Zanim zostaną podpisane umowy, a w ślad za tym wypłacone pieniądze, trzeba to będzie wyjaśnić, ale będzie to normalna weryfikacja, która następuje przy przekazaniu środków finansowych.
Marszałek zamierza przekazać wyniki audytu PCSS komentadntowi wojewódzkiemu policji, żeby mógł porównać to z ustaleniami swoich informatyków. Nie będą one natomiast dostępne dla każdego zainteresowanego, ponieważ firma If One zastrzegła ich niejawność. W raporcie jest bardzo wiele poufnych informacji dotyczących jej sposobu funkcjonowania i jak stwierdzili jej szefowie, nie może sobie pozwolić na to, by bylo to powszechnie dostępne.
Marszałek zapewnił też, że podejmuje wysiłki, by pozyskać dodatkowe środki finansowe dla sektora MŚP, pracuje też nad oszczędnosciami z WRPO, co może dać nawet 100 mln zł, oczywiscie za zgodą Komisji Europejskiej.
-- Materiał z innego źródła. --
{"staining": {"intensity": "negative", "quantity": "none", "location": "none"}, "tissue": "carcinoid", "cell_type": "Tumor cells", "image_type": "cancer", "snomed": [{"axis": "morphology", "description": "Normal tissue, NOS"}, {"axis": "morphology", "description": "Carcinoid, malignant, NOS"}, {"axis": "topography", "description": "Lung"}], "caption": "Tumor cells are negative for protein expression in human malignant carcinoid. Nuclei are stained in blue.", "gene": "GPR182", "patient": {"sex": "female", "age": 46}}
– Liczymy na przesunięcie oszczędności w zakresie pomocy średnim firmom ze strony instytucji rządowych – dodał Marek Woźniak. – Zarząd Związku Województw RP wystąpił do premiera o przekazanie niewykorzystanej kwoty 1 mld 400 mln zł na rzecz wszystkich województw. Liczymy także na partycypację w instrumencie REACT – EU, czyli nadzwyczajnej pomocy ze strony KE na rzecz krajów poszkodowanych przez pandemię covid – 19. Chcielibyśmy mieć do dyspozycji – w ramach tego postępowania – co najmniej 100 mln zł.
Jednak tym razem na pomoc będą mogły liczyć firmy najbardziej poszkodowane z powodu pandemii, a kryterium będą straty, jakie firmy poniosły. Kryterium „kto pierwszy – ten lepszy” nie będzie stosowane, bo w Wielkopolsce się nie sprawdziło. Ale tu wnioski złożyło ponad 50 tys. firm. To najwięcej w Polsce.